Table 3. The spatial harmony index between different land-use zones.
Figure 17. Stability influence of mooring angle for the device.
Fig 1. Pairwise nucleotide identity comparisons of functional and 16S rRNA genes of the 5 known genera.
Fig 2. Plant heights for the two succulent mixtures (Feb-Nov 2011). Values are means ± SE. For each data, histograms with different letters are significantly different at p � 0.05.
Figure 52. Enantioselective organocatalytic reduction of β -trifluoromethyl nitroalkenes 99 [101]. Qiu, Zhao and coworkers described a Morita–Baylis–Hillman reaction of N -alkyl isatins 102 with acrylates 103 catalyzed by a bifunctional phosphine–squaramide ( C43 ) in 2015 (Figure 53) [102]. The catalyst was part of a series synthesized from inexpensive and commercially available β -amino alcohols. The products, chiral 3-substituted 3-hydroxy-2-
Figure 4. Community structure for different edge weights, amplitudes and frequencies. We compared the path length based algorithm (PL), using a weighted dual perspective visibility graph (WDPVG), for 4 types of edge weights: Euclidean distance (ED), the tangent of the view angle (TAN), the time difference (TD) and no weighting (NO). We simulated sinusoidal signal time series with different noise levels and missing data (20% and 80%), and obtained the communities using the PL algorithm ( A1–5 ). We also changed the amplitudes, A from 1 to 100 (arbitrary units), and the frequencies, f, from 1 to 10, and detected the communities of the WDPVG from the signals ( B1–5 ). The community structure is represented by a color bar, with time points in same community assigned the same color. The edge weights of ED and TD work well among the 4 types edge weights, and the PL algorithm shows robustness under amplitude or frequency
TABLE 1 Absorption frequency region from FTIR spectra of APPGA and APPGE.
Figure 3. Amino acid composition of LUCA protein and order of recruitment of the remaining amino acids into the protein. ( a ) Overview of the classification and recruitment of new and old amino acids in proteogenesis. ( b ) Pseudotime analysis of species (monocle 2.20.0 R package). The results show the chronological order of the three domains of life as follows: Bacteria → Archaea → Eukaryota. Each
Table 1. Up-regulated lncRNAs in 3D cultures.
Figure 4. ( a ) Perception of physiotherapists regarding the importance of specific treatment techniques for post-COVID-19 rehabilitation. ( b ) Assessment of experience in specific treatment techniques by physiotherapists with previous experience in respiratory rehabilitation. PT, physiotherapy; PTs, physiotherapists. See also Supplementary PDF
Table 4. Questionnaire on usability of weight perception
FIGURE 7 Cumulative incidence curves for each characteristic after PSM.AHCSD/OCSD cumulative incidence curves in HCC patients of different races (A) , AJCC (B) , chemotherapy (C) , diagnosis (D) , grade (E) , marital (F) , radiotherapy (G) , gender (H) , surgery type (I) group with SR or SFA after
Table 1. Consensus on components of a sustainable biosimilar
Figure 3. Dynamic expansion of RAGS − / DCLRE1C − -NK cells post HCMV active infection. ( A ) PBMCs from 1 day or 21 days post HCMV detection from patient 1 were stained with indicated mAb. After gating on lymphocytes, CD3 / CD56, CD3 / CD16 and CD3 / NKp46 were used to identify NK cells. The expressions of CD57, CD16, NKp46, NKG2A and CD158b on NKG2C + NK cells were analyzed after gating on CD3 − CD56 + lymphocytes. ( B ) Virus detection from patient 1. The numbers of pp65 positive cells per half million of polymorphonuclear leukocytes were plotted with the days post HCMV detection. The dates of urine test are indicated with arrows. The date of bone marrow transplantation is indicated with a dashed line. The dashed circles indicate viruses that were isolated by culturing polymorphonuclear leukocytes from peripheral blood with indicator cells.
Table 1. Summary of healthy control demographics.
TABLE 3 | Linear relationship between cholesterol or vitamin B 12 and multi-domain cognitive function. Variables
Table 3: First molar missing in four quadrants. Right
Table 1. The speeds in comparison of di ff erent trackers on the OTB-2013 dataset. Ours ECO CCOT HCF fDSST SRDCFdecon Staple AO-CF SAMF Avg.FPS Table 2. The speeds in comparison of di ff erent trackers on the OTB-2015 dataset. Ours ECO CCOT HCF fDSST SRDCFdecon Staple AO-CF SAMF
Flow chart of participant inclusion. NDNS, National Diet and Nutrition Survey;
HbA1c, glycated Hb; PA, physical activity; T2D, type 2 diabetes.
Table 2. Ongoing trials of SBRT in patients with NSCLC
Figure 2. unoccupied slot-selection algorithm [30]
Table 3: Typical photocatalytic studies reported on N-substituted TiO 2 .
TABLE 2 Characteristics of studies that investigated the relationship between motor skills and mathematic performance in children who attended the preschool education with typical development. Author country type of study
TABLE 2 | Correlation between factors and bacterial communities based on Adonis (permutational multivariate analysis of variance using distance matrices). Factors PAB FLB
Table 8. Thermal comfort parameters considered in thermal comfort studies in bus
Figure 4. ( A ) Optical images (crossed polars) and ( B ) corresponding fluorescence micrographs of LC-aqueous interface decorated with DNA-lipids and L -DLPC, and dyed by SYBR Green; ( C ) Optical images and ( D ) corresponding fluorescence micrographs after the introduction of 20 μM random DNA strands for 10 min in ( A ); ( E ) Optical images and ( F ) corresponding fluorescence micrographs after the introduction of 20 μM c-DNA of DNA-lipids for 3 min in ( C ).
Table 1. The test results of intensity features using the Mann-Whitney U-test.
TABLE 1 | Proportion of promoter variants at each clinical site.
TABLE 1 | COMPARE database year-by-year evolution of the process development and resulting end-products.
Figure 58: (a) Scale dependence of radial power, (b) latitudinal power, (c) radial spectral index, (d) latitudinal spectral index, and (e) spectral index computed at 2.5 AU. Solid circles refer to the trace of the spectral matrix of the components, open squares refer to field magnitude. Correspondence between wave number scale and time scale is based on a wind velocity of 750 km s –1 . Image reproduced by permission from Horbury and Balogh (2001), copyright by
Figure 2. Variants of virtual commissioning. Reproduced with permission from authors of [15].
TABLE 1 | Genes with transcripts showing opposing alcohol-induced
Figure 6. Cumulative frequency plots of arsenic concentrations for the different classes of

.....

**WHAT IS REQUIRED**
Report all lines in the records that include the string "substituted".

**WRITTEN SOLUTION**
Figure 52. Enantioselective organocatalytic reduction of β -trifluoromethyl nitroalkenes 99 [101]. Qiu, Zhao and coworkers described a Morita–Baylis–Hillman reaction of N -alkyl isatins 102 with acrylates 103 catalyzed by a bifunctional phosphine–squaramide ( C43 ) in 2015 (Figure 53) [102]. The catalyst was part of a series synthesized from inexpensive and commercially available β -amino alcohols. The products, chiral 3-substituted 3-hydroxy-2-
Table 3: Typical photocatalytic studies reported on N-substituted TiO 2 .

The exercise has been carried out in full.